As Healio previously reported, abaloparatide (Tymlos, Radius Health) was approved by the FDA in April 2017 for the treatment of postmenopausal women with osteoporosis and a high risk for fractures. In new findings from a phase 3 study presented at the AACE Annual Scientific and Clinical Conference, abaloparatide was associated with improvements in BMD and in bone turnover markers in men with either primary or hypogonadism-associated osteoporosis, making it a potential treatment option for men, according to Neil Binkley, MD, professor in the department of medicine – division of geriatrics and gerontology, co-director of the osteoporosis clinical center and research program, and associate director for the Institute on Aging at the University of Wisconsin-Madison.

Neil Binkley, MD
Binkley is a professor in the department of medicine – division of geriatrics and gerontology, co-director of the osteoporosis clinical center and research program, and associate director for the Institute on Aging at the University of Wisconsin-Madison.

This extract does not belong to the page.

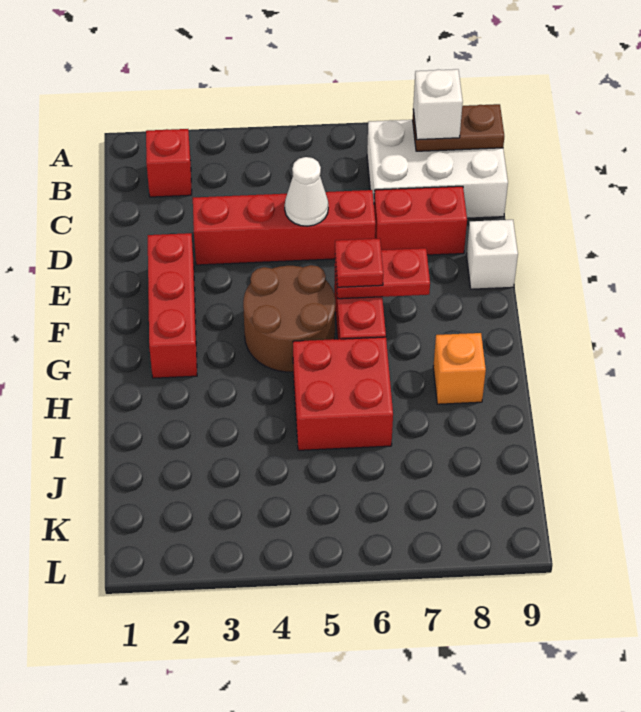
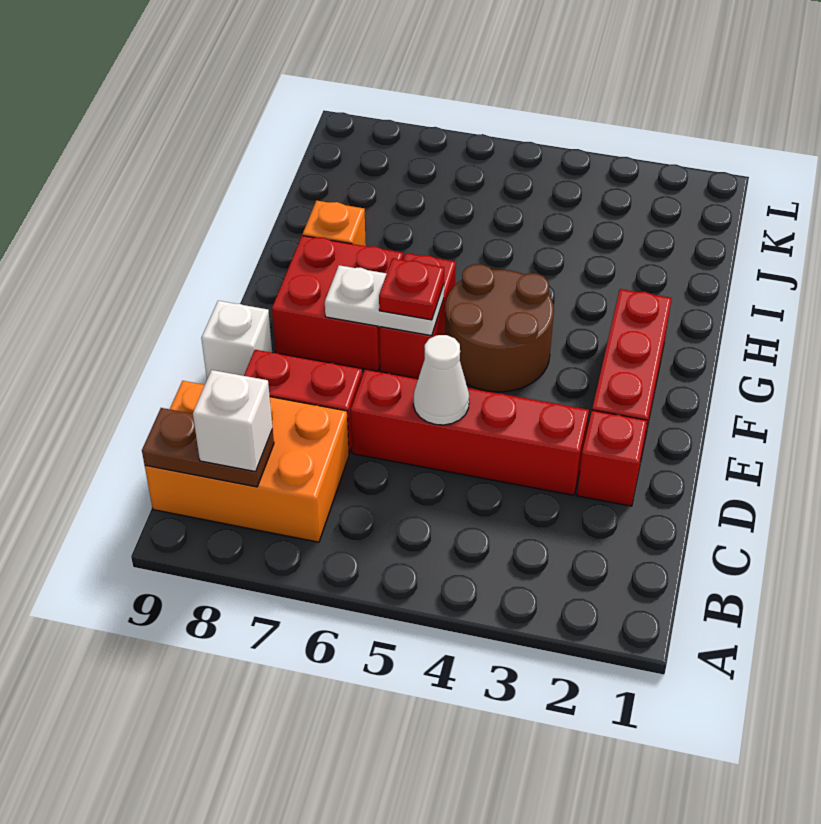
red brick B2 level 1 -> red brick D2 level 1
white brick B7:C9 level 1 -> orange brick B7:C9 level 1
red plate F6:F7 level 2 -> white plate F6:F7 level 2
red brick H5:I6 level 1 -> red brick F7:G8 level 1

“We’re not doing a good in treating women with osteoporosis, and we’re doing a poorer job in men,” Binkley said during a presentation. “About one-third to half of men who sustain osteoporosis fractures have a bone density test and receive treatment. The treatment gap among men is even larger, and as such, it’s appropriate that there are more studies of medications to treat osteoporosis in men to reduce the risk for fracture.”

Binkley and colleagues enrolled 218 men with osteoporosis to participate in a randomized double-blind controlled phase 3 trial. Participants were randomly assigned 2:1 to daily injections of 80 g of abaloparatide or placebo for 12 months. The study’s primary endpoint was the percent change of lumbar spine BMD from baseline to 12 months, with secondary endpoints including the change in total hip and femoral neck BMD from baseline to 12 months, incidences of new clinical fractures at 12 months, log ratio of serum procollagen type I N-terminal propeptide (s-PINP) and serum carboxy-terminal cross-linking telopeptide of type I collagen (s-CTX) at 1, 3, 6 and 12 months over baseline, and safety and adverse events.

At 3, 6 and 12 months, men receiving abaloparatide had significantly greater increases in BMD at the lumbar spine, total hip and femoral neck compared with placebo. There were very few fractures reported in either group, with one participant in the abaloparatide group and three in the placebo group sustaining a fracture during the study.

Significantly greater increases in s-PINP and s-CTX were observed in the abaloparatide group compared with baseline at 3, 6 and 12 months. Median s-PINP peaked at 111.17 ng/mL at 1 month in the abaloparatide group and was at 85.7 ng/mL at 12 months. Median s-CTX peaked at 0.476 ng/mL at 6 months and was similar at 0.448 ng/mL at 12 months.

The most common treatment-emergent adverse events were erythema at the injection site, nasopharyngitis and dizziness. There were eight serious adverse events in the treatment group compared with four in placebo, and no deaths associated with treatment in the trial were reported.

“In men with osteoporosis, treatment with abaloparatide resulted in significant and prompt improvements in BMD at the spine, the femoral neck and the total hip in comparison to placebo,” Binkley said. “It was safe and well tolerated. This suggests that abaloparatide will be an effective treatment for men with osteoporosis.”